Objective: Develop a dense algorithm for calculating the speed-of-sound shift between consecutive acoustic acquisitions as a noninvasive means to evaluating temperature change during thermal ablation. 
Methods: An algorithm for dense speed-of-sound shift imaging (DSI) was developed to simultaneously incorporate information from the entire field of view using a combination of dense optical flow and inverse problem regularization, thus speeding up the calculation and introducing spatial agreement between pixels natively. Thermal ablation monitoring consisted of two main steps: pixel shift tracking using Farneback optical flow, and mathematical modeling of the relationship between the pixel displacement and temperature change as an inverse problem to find the speed-of-sound shift. A calibration constant translates from speed-of-sound shift to temperature change. The method performance was tested in ex-vivo samples and compared to standard thermal strain imaging (TSI) methods. 

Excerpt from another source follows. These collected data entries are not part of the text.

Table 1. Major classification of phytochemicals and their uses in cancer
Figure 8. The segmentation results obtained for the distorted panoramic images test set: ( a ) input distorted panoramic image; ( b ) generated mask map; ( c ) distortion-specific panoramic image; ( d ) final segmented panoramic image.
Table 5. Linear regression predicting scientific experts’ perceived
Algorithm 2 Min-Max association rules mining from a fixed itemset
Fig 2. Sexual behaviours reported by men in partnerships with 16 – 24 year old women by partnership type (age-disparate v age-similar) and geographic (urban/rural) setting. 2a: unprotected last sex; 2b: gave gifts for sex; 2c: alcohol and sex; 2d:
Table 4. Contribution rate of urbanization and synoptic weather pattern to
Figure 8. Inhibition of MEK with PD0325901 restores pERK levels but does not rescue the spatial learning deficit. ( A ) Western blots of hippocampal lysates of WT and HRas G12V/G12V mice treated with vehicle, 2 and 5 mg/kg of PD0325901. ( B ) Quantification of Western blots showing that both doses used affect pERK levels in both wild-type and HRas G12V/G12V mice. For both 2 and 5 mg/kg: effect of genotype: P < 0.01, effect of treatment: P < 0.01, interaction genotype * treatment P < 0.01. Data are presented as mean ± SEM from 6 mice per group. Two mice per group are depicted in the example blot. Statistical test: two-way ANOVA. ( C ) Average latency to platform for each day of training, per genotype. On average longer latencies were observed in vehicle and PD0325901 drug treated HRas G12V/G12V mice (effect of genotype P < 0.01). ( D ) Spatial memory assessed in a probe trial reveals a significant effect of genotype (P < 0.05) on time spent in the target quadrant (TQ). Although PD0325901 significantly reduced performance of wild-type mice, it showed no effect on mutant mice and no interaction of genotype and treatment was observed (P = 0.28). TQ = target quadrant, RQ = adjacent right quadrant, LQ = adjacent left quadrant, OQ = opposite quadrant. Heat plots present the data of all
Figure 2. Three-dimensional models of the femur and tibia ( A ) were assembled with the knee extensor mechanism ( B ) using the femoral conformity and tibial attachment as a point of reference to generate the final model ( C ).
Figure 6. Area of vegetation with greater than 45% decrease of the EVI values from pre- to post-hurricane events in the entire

Main results: Thermal ablation at a frequency of 2 MHz was applied to an agarose phantom that created a speed-of-sound shift measured by an L12-5 imaging transducer. A focal spot was reconstructed by solving the inverse problem. Next, a thermocouple measured the temperature rise during thermal ablation of ex-vivo chicken breast to calibrate the setup. Temperature changes between 3-15ºC was measured with high thermometry precision of less than 2ºC error for temperature changes as low as 8ºC. The DSI method outperformed standard TSI in both spatial coherence and runtime in HIFU-induced hyperthermia
Significance: Dense ultrasonic speed-of-sound shift imaging can successfully monitor the speed-of-sound shift introduced by thermal ablation. This technique is faster and more robust than current methods, and therefore can be used as a noninvasive, real time and cost-effective thermometry method, with high clinical applicability.